Ancora, la decisione della Suprema Corte troverebbe limite anche nel tenore letterale del secondo comma dell'art. 52, L. 9 marzo 1989, n. 88, ove prevede che: «nel caso in cui, in conseguenza del provvedimento modificato, siano state riscosse rate di pensione risultanti non dovute, non si fa luogo a recupero delle somme corrisposte, salvo che l'indebita percezione sia dovuta a dolo dell'interessato». Cosicché l'unico limite alla irripetibilità dell'indebito previdenziale risiederebbe nell'aver il percipiente indotto in errore l'Istituto, fornendo ed approfittando di dati di calcolo inesatti, non invece l'assenza di mala fede desumibile dalla riconoscibilità dell'errore nella liquidazione.

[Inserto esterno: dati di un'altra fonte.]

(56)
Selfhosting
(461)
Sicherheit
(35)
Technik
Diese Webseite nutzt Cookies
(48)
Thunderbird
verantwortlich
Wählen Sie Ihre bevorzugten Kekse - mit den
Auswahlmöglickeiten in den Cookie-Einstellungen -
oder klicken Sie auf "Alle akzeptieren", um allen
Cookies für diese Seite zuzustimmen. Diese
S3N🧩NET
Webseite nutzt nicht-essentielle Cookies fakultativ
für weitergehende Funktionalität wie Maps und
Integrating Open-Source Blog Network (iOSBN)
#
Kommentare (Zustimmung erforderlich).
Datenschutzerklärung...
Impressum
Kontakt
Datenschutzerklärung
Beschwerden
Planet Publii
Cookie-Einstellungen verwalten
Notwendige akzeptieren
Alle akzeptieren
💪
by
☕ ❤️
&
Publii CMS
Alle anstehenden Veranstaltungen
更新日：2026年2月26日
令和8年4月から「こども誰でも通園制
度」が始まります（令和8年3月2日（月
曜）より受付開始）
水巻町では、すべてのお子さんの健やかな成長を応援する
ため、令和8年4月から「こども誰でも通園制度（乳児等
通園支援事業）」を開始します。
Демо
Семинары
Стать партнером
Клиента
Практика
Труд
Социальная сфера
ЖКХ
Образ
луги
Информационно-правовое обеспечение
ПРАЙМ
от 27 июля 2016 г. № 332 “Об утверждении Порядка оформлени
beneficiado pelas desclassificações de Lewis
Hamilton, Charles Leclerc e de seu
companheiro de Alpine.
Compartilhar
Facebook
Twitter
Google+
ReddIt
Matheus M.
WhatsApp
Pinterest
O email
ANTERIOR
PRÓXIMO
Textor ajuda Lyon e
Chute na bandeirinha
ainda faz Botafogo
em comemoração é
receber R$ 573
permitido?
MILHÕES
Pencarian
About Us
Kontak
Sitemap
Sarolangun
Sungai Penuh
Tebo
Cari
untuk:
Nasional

Inoltre, in tal modo vi sarebbe una interpretazione abrogatrice ed irragionevole anche dell'ultima parte dell'art. 52 cit., ove si stabilisce che «il mancato recupero delle somme predette può essere addebitato al funzionario responsabile soltanto in caso di dolo o colpa grave». Infatti, accogliendo la tesi della Cassazione, tale norma rimarrebbe del tutto inoperante, posto che si giungerebbe al paradosso che, dinanzi ad un errore di calcolo della liquidazione della pensione macroscopico e riconoscibile, sarebbe sempre esclusa la irripetibilità e quindi l'addebito a carico del funzionario responsabile, mentre, ove tale errore non fosse riconoscibile e, quindi, meno grave, l'indebito sarebbe irripetibile con conseguente possibilità di addebito al funzionario responsabile in dolo o colpa grave.

Si introduce di fatto e per via giurisprudenziale una sorta di esonero da responsabilità del pubblico funzionario per i casi di errore macroscopico, in controtendenza rispetto all'evoluzione legislativa degli ultimi anni (cfr. art. 2, co. 9, L. n. 241/1990, post D.L. 9 febbraio 2012, n. 5), permanendo paradossalmente ed irragionevolmente tale responsabilità nelle ipotesi di errore non riconoscibile.

Infine, la tesi avanzata in sede di legittimità accoglie un concetto di buona fede estraneo a quello affermato rispetto all'Istituto dell'indebito oggettivo, ove al contrario si è ritenuto che Cass. sez. lav., 25 maggio 2007, n. 12211: «rileva una nozione di buona fede in senso soggettivo, coincidente con l'ignoranza dell'effettiva situazione giuridica in conseguenza di un errore di fatto o di diritto, anche dipendente da colpa grave, non essendo applicabile la disposizione dettata dall'art. 1147, secondo comma, in riferimento alla buona fede nel possesso. Pertanto, anche il dubbio particolarmente qualificato circa l'effettiva fondatezza delle proprie pretese è compatibile con la buona fede ai fini in esame».

Per tali ragioni l'orientamento espresso dalla sentenza della Corte di Appello di Trento in commento appare quello maggiormente rispettoso dell'art. 38 Cost., che tutela il soddisfacimento di essenziali esigenze di vita del pensionato che non possono essere contraddette dalla indiscriminata ripetibilità di prestazioni "naturaliter" già consumate in correlazione - e nei limiti - della loro destinazione alimentare.